Limk1_fwd1: GGTTGACGCTACTTTGTTGC; Limk1_Rev1: AGATACTCTGGCTACAGCTCG;

Limk1-fwd2: AGTGCATGAGGTTGACGCTA; Limk1-Rev2: AGTGCATGAGGTTGACGCTA;

Apt1_fwd1: CGCCGCGGTTATTTTCCTTC; Apt1_Rev1: GGCGCATGTGGACAGATGTA;

Apt1_fwd2: CCGCGGTTATTTTCCTTCACG; Apt1_Rev2: TAACAGGCGCATGTGGACAGA;

Luciferase_Fwd: AGAGATACGCCCTGGTTCCT; Luciferase_Rev: ATAAATAACGCGCCCAACAC.

Western blotting

Proteins were separated by sodium dodecyl sulfate–polyacrylamide gel electrophoresis (SDS-PAGE; 8–12%) and transferred onto polyvinylidene fluoride membranes (Merck). The membranes were blocked in 5% milk solution or 5% BSA made up in PBS-Tween-20 (PBST) for 1 h at RT. Subsequently, the membranes were incubated in primary antibodies diluted in 3% milk or 3% BSA in PBST overnight at 4 °C. Secondary antibodies conjugated to HRP were from GE Healthcare and used at 1:10,000 for 1 h at RT. The bands were visualised using ECL Western blotting substrates (ThermoFisher Scientific or GE Healthcare) and the Odyssey Fc-detection system (LI-COR).
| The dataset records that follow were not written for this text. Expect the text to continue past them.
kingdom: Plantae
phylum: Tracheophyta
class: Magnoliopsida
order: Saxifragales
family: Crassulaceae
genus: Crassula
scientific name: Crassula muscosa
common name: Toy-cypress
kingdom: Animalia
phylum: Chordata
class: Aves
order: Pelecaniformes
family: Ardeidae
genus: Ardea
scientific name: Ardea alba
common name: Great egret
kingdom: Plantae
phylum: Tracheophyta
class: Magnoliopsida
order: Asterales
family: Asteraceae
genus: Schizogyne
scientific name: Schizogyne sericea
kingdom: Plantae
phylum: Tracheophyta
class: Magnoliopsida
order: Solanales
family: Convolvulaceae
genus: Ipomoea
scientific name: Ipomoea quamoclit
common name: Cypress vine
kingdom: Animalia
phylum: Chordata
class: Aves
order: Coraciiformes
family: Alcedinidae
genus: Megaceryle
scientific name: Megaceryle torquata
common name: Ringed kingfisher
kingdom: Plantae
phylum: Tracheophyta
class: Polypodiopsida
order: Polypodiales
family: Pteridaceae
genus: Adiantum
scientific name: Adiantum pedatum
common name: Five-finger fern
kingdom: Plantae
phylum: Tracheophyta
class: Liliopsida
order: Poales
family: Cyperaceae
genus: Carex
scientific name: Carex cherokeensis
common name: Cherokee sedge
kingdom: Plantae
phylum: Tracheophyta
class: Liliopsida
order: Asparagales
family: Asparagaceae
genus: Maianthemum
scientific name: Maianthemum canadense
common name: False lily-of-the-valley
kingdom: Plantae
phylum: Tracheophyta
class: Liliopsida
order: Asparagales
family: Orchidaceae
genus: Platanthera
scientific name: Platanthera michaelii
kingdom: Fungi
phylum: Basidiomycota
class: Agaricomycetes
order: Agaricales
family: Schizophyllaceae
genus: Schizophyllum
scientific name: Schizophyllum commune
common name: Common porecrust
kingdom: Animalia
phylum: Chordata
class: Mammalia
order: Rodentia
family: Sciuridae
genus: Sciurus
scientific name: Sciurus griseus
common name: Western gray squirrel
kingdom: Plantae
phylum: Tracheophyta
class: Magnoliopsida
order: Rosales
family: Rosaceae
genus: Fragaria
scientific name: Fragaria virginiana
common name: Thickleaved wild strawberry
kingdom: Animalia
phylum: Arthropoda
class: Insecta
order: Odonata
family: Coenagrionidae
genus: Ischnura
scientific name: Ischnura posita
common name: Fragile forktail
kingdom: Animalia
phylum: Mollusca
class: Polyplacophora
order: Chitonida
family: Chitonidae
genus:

Western blot band intensities were analysed in Image studio Lite followed by appropriate statistical analysis. For GFP-trap and co-IPs, bound proteins were normalised to their respective inputs. Power calculations, based on previous similar experiments16, were used to define appropriate sample sizes. Statistical significance was determined using t-test for two-condition (control vs NMDA) experiments, or two-way ANOVA followed by Tukey’s post-hoc test for experiments with multiple conditions (e.g. control vs NMDA or control vs DDX6 shRNA combined with three different transfection conditions). The antibodies used for Western blotting, including dilutions, were as follows: Ago2 (C34C6; Cell Signaling Technology; 1:500 and 67934; Proteintech; 1:1000); DDX6 (A300-461A; Bethyl Laboratories; 1:2000); CNOT1 (D5M1K; Cell Signaling Technology; 1:1000); Limk1 (A302-670A; Bethyl Laboratories; 1:1000); GFP (PABG1; ChromoTek; 1:1000); mCherry (5F8; ChromoTek; 1:2000); Apt1 (Bethyl Laboratories; 1:1000); GAPDH (Ab8245; Abcam; 1:10000). Uncropped blots are presented in Supplementary Fig. 3.